◆ **INSTRUCTIONS**
(a) Reproduce the portion of the thalamo-limbic study text that begins with the words containing "5. Introduction •" and ends with "of limbic pathways.".
(b) List every author named in the thalamo-limbic study text, leaving off their degrees.

Tracing the Thalamo-Limbic Connections of the Human Brain

1. Tracing the Thalamo-Limbic Connections of the Human Brain • Arash Kamali MD, Roy Riascos-Castaneda MD Siva Jasti Prasad MD, Saeeded Mirbagheri MD, Khader M. Hasan PhD Department of Diagnostic Imaging of Johns Hopkins University Hospital, Division of Neuroradiology, Diagnostic Imaging of University of Texas in Houston

2. Purpose • Lack of adequate neuroimaging sensitivity and spatial resolution, so far, impeded depiction of limbic pathways within the human brain. The purpose of the current study is to demonstrate the feasibility of parcellation of limbic pathways in relation to the gray matter nuclei using fiber tractography by deterministic approach and high spatial resolution DTI data on 3 T.

3. Introduction • Limbic system include structures involved in papez circuit. The circuit consists of outflow of impulses from the hippocampus via the fornix to the mamillary bodies of the hypothalamus. From there via the mamillothalamic tract to the anterior thalamic nucleus and via the thalamocortical fiber system to the cingulate gyrus from which impulses returns to the hippocampus via the entorhinal area. Hippocampus and amygdala are the central components of the two major limbic subsystems. Hippocampus is a cortical structure that nborders the inferior horn of the lateral ventricles and closely associated with dentate gyrus (1).

4. Introduction • Diffusion tensor tractography of white matter connections between the cortex and deep gray matter structures including the small limbic white matter trajectories such as fornix is challenged by the signal-to-noise ratio (SNR) due to overestimation of anisotropy at low SNR (2) and partial volume averaging upon using large voxel volumes(2, 3).

5. Introduction • Cingulum has been partially traced using DTI tractography(5, 6). Tracing the temporal portion of cingulum and the whole fornix trajectories have been a challenge so far in DTI tractography studies. • This work aimed to demonstrate for the first time the feasibility of in vivo visualization of human limbic pathways including cingulum and fornix in relation to the gray matter nuclei on 3T. We also show the ability to separate and quantify the tract volume and corresponding diffusion tensor metrics of limbic pathways.

Saved entries
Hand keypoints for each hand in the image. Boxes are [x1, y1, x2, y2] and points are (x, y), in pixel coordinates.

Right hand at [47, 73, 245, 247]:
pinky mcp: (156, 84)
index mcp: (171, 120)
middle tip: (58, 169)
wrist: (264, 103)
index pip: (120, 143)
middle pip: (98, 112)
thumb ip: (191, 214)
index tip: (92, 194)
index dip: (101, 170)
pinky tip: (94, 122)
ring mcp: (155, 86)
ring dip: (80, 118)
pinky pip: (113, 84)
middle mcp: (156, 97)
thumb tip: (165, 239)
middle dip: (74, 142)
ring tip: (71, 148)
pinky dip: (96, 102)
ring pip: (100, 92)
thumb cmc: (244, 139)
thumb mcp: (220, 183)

◆ **RESPONSES BY ITEM NUMBER**
(a)
5. Introduction • Cingulum has been partially traced using DTI tractography(5, 6). Tracing the temporal portion of cingulum and the whole fornix trajectories have been a challenge so far in DTI tractography studies. • This work aimed to demonstrate for the first time the feasibility of in vivo visualization of human limbic pathways including cingulum and fornix in relation to the gray matter nuclei on 3T. We also show the ability to separate and quantify the tract volume and corresponding diffusion tensor metrics of limbic pathways.

(b)
Arash Kamali
Roy Riascos-Castaneda
Siva Jasti Prasad
Saeeded Mirbagheri
Khader M. Hasan